Laws, c. 343, § 17.)

§ 231. Voting procedures and inspectors of elections.

(a) The corporation shall, in advance of
any meeting of stockholders, appoint 1 or more inspectors to act at the
meeting and make a written report thereof. The corporation may
designate 1 or more persons as alternate inspectors to replace any
inspector who fails to act. If no inspector or alternate is able to act
at a meeting of stockholders, the person presiding at the meeting shall
appoint 1 or more inspectors to act at the meeting. Each inspector,
before entering upon the discharge of the duties of inspector, shall
take and sign an oath faithfully to execute the duties of inspector
with strict impartiality and according to the best of such inspector’s
ability.

(b) The inspectors shall:

(1) Ascertain the number of shares outstanding and the voting power of each;

(2) Determine the shares represented at a meeting and the validity of proxies and ballots;

(3) Count all votes and ballots;

(4) Determine and retain for a reasonable
period a record of the disposition of any challenges made to any
determination by the inspectors; and

(5) Certify their determination of the number of shares represented at the meeting, and their count of all votes and ballots.

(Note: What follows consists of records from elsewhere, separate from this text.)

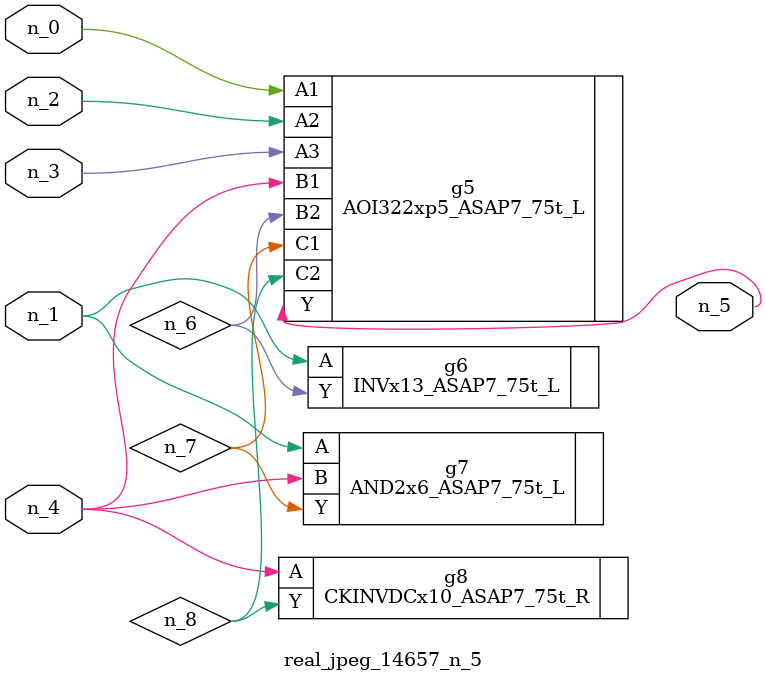
<source format=v>
module real_jpeg_14657_n_5 (n_4, n_0, n_1, n_2, n_3, n_5);

input n_4;
input n_0;
input n_1;
input n_2;
input n_3;

output n_5;

wire n_8;
wire n_6;
wire n_7;

AOI322xp5_ASAP7_75t_L g5 ( 
.A1(n_0),
.A2(n_2),
.A3(n_3),
.B1(n_4),
.B2(n_6),
.C1(n_7),
.C2(n_8),
.Y(n_5)
);

INVx13_ASAP7_75t_L g6 ( 
.A(n_1),
.Y(n_6)
);

AND2x6_ASAP7_75t_L g7 ( 
.A(n_1),
.B(n_4),
.Y(n_7)
);

CKINVDCx10_ASAP7_75t_R g8 ( 
.A(n_4),
.Y(n_8)
);


endmodule
</source>
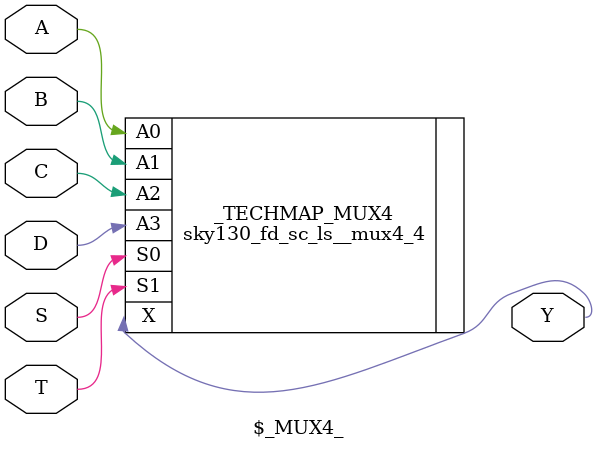
<source format=v>
module \$_MUX4_ (
    output Y,
    input A,
    input B,
    input C,
    input D,
    input S,
    input T
    );
  sky130_fd_sc_ls__mux4_4 _TECHMAP_MUX4 (
      .X(Y),
      .A0(A),
      .A1(B),
      .A2(C),
      .A3(D),
      .S0(S),
      .S1(T)
  );
endmodule
</source>
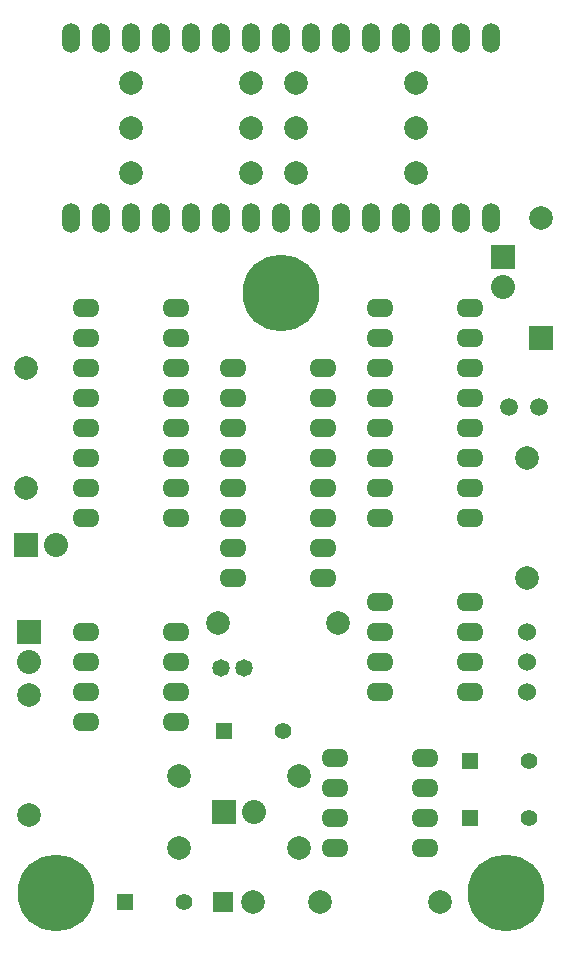
<source format=gts>
G04 #@! TF.FileFunction,Soldermask,Top*
%FSLAX46Y46*%
G04 Gerber Fmt 4.6, Leading zero omitted, Abs format (unit mm)*
G04 Created by KiCad (PCBNEW (2015-04-30 BZR 5634)-product) date Mon 22 Jun 2015 08:21:25 PM CEST*
%MOMM*%
G01*
G04 APERTURE LIST*
%ADD10C,0.100000*%
%ADD11O,1.524000X2.524000*%
%ADD12R,2.032000X2.032000*%
%ADD13O,2.032000X2.032000*%
%ADD14C,1.501140*%
%ADD15R,1.400000X1.400000*%
%ADD16C,1.400000*%
%ADD17C,1.480820*%
%ADD18C,1.998980*%
%ADD19R,1.998980X1.998980*%
%ADD20O,2.300000X1.600000*%
%ADD21R,1.699260X1.699260*%
%ADD22C,1.524000*%
%ADD23C,6.500000*%
G04 APERTURE END LIST*
D10*
D11*
X99060000Y-78740000D03*
X96520000Y-78740000D03*
X93980000Y-78740000D03*
X91440000Y-78740000D03*
X88900000Y-78740000D03*
X88900000Y-63500000D03*
X91440000Y-63500000D03*
X93980000Y-63500000D03*
X96520000Y-63500000D03*
X99060000Y-63500000D03*
X86360000Y-78740000D03*
X83820000Y-78740000D03*
X81280000Y-78740000D03*
X78740000Y-78740000D03*
X76200000Y-78740000D03*
X76200000Y-63500000D03*
X78740000Y-63500000D03*
X81280000Y-63500000D03*
X83820000Y-63500000D03*
X86360000Y-63500000D03*
X73660000Y-78740000D03*
X71120000Y-78740000D03*
X68580000Y-78740000D03*
X66040000Y-78740000D03*
X63500000Y-78740000D03*
X63500000Y-63500000D03*
X66040000Y-63500000D03*
X68580000Y-63500000D03*
X71120000Y-63500000D03*
X73660000Y-63500000D03*
D12*
X100076000Y-82042000D03*
D13*
X100076000Y-84582000D03*
D14*
X100584000Y-94742000D03*
X103124000Y-94742000D03*
D15*
X97282000Y-124714000D03*
D16*
X102282000Y-124714000D03*
D15*
X97282000Y-129540000D03*
D16*
X102282000Y-129540000D03*
D15*
X68072000Y-136652000D03*
D16*
X73072000Y-136652000D03*
D17*
X76215240Y-116840000D03*
X78216760Y-116840000D03*
D15*
X76454000Y-122174000D03*
D16*
X81454000Y-122174000D03*
D18*
X103375460Y-78740000D03*
D19*
X103375460Y-88900000D03*
D20*
X97282000Y-104140000D03*
X97282000Y-101600000D03*
X97282000Y-99060000D03*
X97282000Y-96520000D03*
X97282000Y-93980000D03*
X97282000Y-91440000D03*
X97282000Y-88900000D03*
X97282000Y-86360000D03*
X89662000Y-86360000D03*
X89662000Y-88900000D03*
X89662000Y-91440000D03*
X89662000Y-93980000D03*
X89662000Y-96520000D03*
X89662000Y-99060000D03*
X89662000Y-101600000D03*
X89662000Y-104140000D03*
X84836000Y-109220000D03*
X84836000Y-106680000D03*
X84836000Y-104140000D03*
X84836000Y-101600000D03*
X84836000Y-99060000D03*
X84836000Y-96520000D03*
X84836000Y-93980000D03*
X84836000Y-91440000D03*
X77216000Y-91440000D03*
X77216000Y-93980000D03*
X77216000Y-96520000D03*
X77216000Y-99060000D03*
X77216000Y-101600000D03*
X77216000Y-104140000D03*
X77216000Y-106680000D03*
X77216000Y-109220000D03*
X72390000Y-104140000D03*
X72390000Y-101600000D03*
X72390000Y-99060000D03*
X72390000Y-96520000D03*
X72390000Y-93980000D03*
X72390000Y-91440000D03*
X72390000Y-88900000D03*
X72390000Y-86360000D03*
X64770000Y-86360000D03*
X64770000Y-88900000D03*
X64770000Y-91440000D03*
X64770000Y-93980000D03*
X64770000Y-96520000D03*
X64770000Y-99060000D03*
X64770000Y-101600000D03*
X64770000Y-104140000D03*
X89662000Y-111252000D03*
X89662000Y-113792000D03*
X89662000Y-116332000D03*
X89662000Y-118872000D03*
X97282000Y-118872000D03*
X97282000Y-116332000D03*
X97282000Y-113792000D03*
X97282000Y-111252000D03*
X85852000Y-124460000D03*
X85852000Y-127000000D03*
X85852000Y-129540000D03*
X85852000Y-132080000D03*
X93472000Y-132080000D03*
X93472000Y-129540000D03*
X93472000Y-127000000D03*
X93472000Y-124460000D03*
X64770000Y-113792000D03*
X64770000Y-116332000D03*
X64770000Y-118872000D03*
X64770000Y-121412000D03*
X72390000Y-121412000D03*
X72390000Y-118872000D03*
X72390000Y-116332000D03*
X72390000Y-113792000D03*
D21*
X76452660Y-136652000D03*
D18*
X78992660Y-136652000D03*
X82550000Y-67310000D03*
X92710000Y-67310000D03*
X82550000Y-71120000D03*
X92710000Y-71120000D03*
X92710000Y-74930000D03*
X82550000Y-74930000D03*
X68580000Y-71120000D03*
X78740000Y-71120000D03*
X78740000Y-67310000D03*
X68580000Y-67310000D03*
X78740000Y-74930000D03*
X68580000Y-74930000D03*
X102108000Y-99060000D03*
X102108000Y-109220000D03*
D22*
X102108000Y-116332000D03*
X102108000Y-113792000D03*
X102108000Y-118872000D03*
D18*
X82804000Y-125984000D03*
X72644000Y-125984000D03*
X82804000Y-132080000D03*
X72644000Y-132080000D03*
X86106000Y-113030000D03*
X75946000Y-113030000D03*
X94742000Y-136652000D03*
X84582000Y-136652000D03*
X59944000Y-119126000D03*
X59944000Y-129286000D03*
X59690000Y-91440000D03*
X59690000Y-101600000D03*
D12*
X59690000Y-106426000D03*
D13*
X62230000Y-106426000D03*
D12*
X76454000Y-129032000D03*
D13*
X78994000Y-129032000D03*
D12*
X59944000Y-113792000D03*
D13*
X59944000Y-116332000D03*
D23*
X62230000Y-135890000D03*
X100330000Y-135890000D03*
X81280000Y-85090000D03*
M02*

</source>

The inspectors may appoint or retain other
persons or entities to assist the inspectors in the performance of the
duties of the inspectors.

(c) The date and time of the opening and
the closing of the polls for each matter upon which the stockholders
will vote at a meeting shall be announced at the meeting. No ballot,
proxies or votes, nor any revocations thereof or changes thereto, shall
be accepted by the inspectors after the closing of the polls unless the
Court of Chancery upon application by a stockholder shall determine
otherwise.

(d) In determining the validity and
counting of proxies and ballots, the inspectors shall be limited to an
examination of the proxies, any envelopes submitted with those proxies,
any information provided in accordance with § 211(e) or § 212(c)(2) of
this title, or any information provided pursuant to § 211(a)(2)(B)(i)
or (iii) of this title, ballots and the regular books and records of
the corporation, except that the inspectors may consider other reliable
information for the limited purpose of reconciling proxies and ballots
submitted by or on behalf of banks, brokers, their nominees or similar
persons which represent more votes than the holder of a proxy is
authorized by the record owner to cast or more votes than the
stockholder holds of record. If the inspectors consider other reliable
information for the limited purpose permitted herein, the inspectors at
the time they make their certification pursuant to subsection (b)(5) of
this section shall specify the precise information considered by them
including the person or persons from whom they obtained the
information, when the information was obtained, the means by which the
information was obtained and the basis for the inspectors’ belief that
such information is accurate and reliable.